N.W.: A na sesjach plenarnych – przecież tam jest wieczne obkładanie się oskarżeniami, obelgami oraz inwektywami ?Dla wrażliwej kobiety to musi być jednak dyskomfort...
G.Ć.: To fakt, przyznam się, że przy tym wszystkim sama zaczynam chamieć, ale nie mam wyjścia, jestem członkiem tego gremium i aby coś zrobić dla mieszkańców, muszę w tym gronie być. Dla jasności: nie uznaję takiego języka polityków i oceniam go często mianem „bulwarcznego”, ale cóż mam zrobić ? Nie o mój komfort tu chodzi, ale załatwienie konkretnych spraw. Staram się trzymać jednego: być wrażliwą na potrzeby niepełnosprawnych i potrzebujących, a resztę przeżyję.
N.W.: A panowie politycy opowiadają przy kobietach smaczne dowcipy ?
G.Ć.: Opowiadają często, ale najczęściej o blondynkach...
N.W.: ...bo Pani jest blondynką?
G.Ć.: Tak, a oni chcą mi w ten sposób dokuczyć. Na szczęście mam poczucie humoru i traktuję to zprzymrużeniem oka. Polityka zmienia trochę panów, ale ja nie jestem radną dla nich, lecz dla mieszkańców.
N.W.: Chyba nie wszyscy myślą tak jak Pani. Jak się słucha medialnego szumu, to można odnieść wrażenie, że wszyscy radni przez 4 lata ciężko pracowali, ale nie udało im się wiele, bo przeszkadzał im prezydent Jędrzejczak ?
G.Ć.: Oczywiście jest odwrotnie – radni pyskują, ale żadnych szczególnych inicjatyw nie podejmują. Wszystko odbywa się na zasadzie pyskówki, dla wielu radnych liczy się prywata, a miasto znajduje się w hierarchii daleko za wszystkim innym. Dam tutaj przykład za który byłam krytykowana, a nawet mam jakiś żal do siebie. Chodzi mi o ulicę Strzelecką, Wybickiego i rondo na Chrobrego...
N.W.: ...no tam, to już była prymitywna prywata z wątkiem politycznym i Platformą Obywatelską w tle. Radni mówili okrągłe zdania, a poszło o prywatę...
G.Ć.: Zgadzam się, niestety tak to wygląda, że to była prywata. Oczywiście ja wcześniej nie wiedziałam, że to się tak odbywa i jest w ten sposób rozgrywane przez niektórych. Dowiedziałam się po fakcie, gdy zobaczyłam sytuacje, które wskazywały na koniunkturalizm. Bardzo tego żałuję, bo uważam iż ulice Chrobrego, Wybickiego oraz Strzelecka, to „serce Gorzowa”, a w wyniku działań radnych sprawy leżą odłogiem. Dzisiaj włączają się w aktywizację życia na Chrobrego, a przecież jeszcze niedawno blokowali rozwój tej części miasta. Oni tam nigdy nie byli, a mieszkańcy nawet ich nie znają.

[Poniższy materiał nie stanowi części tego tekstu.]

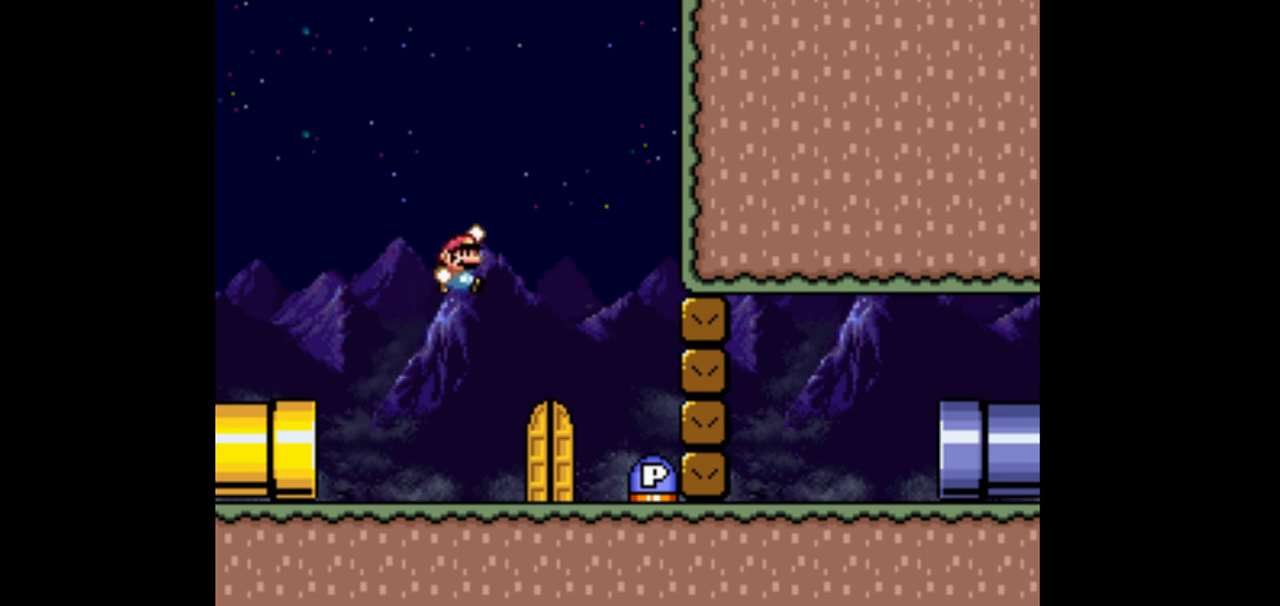
{"buttons": ["DPAD_RIGHT"], "events": []}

N.W.: Ich tam nigdy nie było: nie kupują rurek ze śmietaną, książek w księgarni „Daniel”, ani też nie robią tam zakupów...
G.Ć.: Bo ich nie interesuje ulica Chrobrego ani lokale użytkowe, ale bycie w mediach. Ja tam bywam często, na zakupach i na interwencjach u mieszkańców. Wiem co myślą i jak bardzo są krytyczni wobec radnych, którzy zablokowali swego czasu możliwość  rozwoju tej części miasta. Ich się nie da oszukać, bo oni wiedzą kto jest wilkiem przebranym w owczą skórę.

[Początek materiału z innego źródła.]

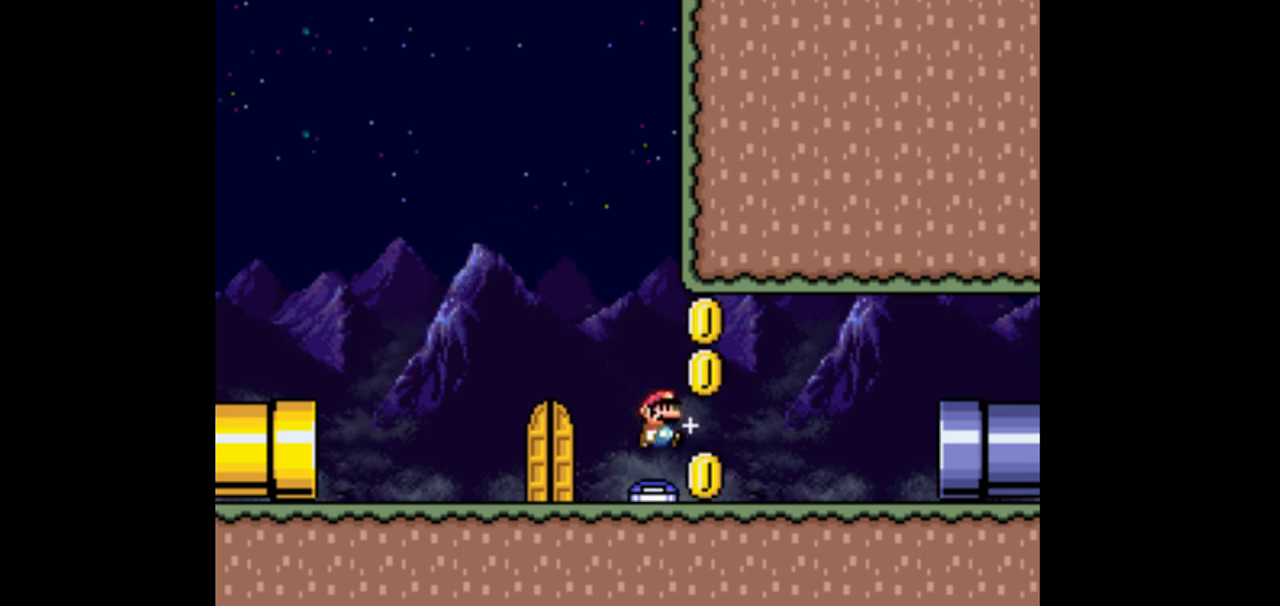
{"buttons": ["DPAD_RIGHT"], "events": []}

N.W.: To ile w tej radzie jest politykierstwa, a ile rzetelnej troski o miasto ?
G.Ć.: Nie mi dokonywać podziałów na proporcje, ale ogólna ocena jest według mnie dla radnych krytyczna: polityka jest priorytetem, potem jest aktywność w mediach, a sprawy mieszkańców to tylko pretekst do tychdwóch pierwszych rzeczy. Niestety taka jest prawda i bardzo mnie to boli. Uczestniczę w tych posiedzeniach i spoglądam nawet sama na siebie jako zwykły mieszkaniec, a co za tym dalej idzie, wyciągam w stosunku do wielu moich kolegów jeden wniosek: to w większości tani populizm. Nie inaczej poza Radą Miasta. Pan Madej mówi, że jest elitą lub elity go kreują, a ja przecieram oczy ze zdumienia i powtarzam kolejny raz, że elitą są wszyscy mieszkańcy, a nie ten lub inny radny lub polityk. Niektórzy przedstawiciele tych elit są obrzydliwi, niektórzy wytonowani i robią po cichu swoje, a niektórzy jak zrobią cokolwiek, to najpierw wołają dziennikarzy.
N.W.: Czyli słuszną jest teza, że po czterech latach, wielu radnych szuka po prostu alibi na swoje „nicnierobienie”, a najlepiej zaatakować prezydenta i urzędników – bo nie wspierali mnie ?
G.Ć.: Trafna opinia. Tak bym to określiła. Ludzie jednak wiedzą, że to nie jest prawada, a radni chcą po prostu przez kolejne cztery lata jedynie bumelować. Tak nie powinno być.
N.W.: No dobrze, ale była Pani w przeszłości członkiem Platformy Obywatelskiej, a tam nie było lepiej. Więcej, tam się dopiero dzieje...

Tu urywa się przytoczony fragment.